*Your instructions*
For the word "geometry", search the records and show each line in which it occurs.

□ □ □ □

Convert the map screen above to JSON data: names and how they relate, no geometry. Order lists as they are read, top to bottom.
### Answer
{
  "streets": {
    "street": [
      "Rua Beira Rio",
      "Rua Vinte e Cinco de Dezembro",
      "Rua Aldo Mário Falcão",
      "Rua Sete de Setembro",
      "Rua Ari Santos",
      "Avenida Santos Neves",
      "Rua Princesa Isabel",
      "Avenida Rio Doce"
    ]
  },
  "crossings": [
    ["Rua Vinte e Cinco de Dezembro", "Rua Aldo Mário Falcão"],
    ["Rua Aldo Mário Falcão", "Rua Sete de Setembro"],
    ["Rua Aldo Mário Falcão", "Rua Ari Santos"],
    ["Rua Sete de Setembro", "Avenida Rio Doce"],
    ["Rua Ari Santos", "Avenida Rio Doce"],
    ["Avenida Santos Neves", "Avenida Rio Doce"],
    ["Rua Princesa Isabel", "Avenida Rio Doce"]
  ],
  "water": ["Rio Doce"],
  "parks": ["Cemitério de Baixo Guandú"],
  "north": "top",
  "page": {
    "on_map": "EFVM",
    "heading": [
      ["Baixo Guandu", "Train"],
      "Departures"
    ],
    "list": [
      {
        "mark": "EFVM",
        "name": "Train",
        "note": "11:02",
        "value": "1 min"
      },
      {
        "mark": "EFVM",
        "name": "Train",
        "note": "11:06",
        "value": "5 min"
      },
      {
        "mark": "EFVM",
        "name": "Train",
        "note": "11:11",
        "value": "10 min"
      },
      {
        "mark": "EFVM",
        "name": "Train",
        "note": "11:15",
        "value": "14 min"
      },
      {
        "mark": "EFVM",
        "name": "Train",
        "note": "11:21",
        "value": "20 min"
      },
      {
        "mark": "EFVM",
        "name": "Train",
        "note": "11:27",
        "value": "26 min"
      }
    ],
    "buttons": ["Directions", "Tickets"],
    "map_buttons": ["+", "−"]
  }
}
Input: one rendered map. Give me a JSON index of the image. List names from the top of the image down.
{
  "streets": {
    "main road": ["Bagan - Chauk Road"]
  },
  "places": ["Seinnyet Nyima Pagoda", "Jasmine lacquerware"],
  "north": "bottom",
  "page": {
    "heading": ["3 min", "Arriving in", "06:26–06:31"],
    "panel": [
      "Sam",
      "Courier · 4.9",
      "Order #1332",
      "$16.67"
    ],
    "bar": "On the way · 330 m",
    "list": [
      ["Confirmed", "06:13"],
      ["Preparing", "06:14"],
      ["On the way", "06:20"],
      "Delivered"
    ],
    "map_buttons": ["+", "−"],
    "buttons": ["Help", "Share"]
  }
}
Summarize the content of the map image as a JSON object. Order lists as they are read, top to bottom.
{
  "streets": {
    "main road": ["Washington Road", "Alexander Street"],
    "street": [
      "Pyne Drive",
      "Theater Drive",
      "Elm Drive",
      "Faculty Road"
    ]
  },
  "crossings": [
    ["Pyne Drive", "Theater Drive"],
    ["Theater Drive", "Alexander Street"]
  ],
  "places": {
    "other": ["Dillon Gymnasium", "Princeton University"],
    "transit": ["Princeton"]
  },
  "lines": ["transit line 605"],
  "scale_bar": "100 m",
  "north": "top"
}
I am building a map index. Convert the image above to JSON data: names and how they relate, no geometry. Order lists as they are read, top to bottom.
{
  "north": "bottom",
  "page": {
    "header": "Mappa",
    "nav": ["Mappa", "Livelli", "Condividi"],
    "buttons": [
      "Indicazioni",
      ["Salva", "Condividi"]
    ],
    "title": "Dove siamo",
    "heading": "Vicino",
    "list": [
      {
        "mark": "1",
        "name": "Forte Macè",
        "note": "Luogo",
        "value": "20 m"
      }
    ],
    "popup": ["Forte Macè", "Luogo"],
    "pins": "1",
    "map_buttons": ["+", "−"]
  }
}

□ □ □ □

*Completed task*
Convert the map screen above to JSON data: names and how they relate, no geometry. Order lists as they are read, top to bottom.
I am building a map index. Convert the image above to JSON data: names and how they relate, no geometry. Order lists as they are read, top to bottom.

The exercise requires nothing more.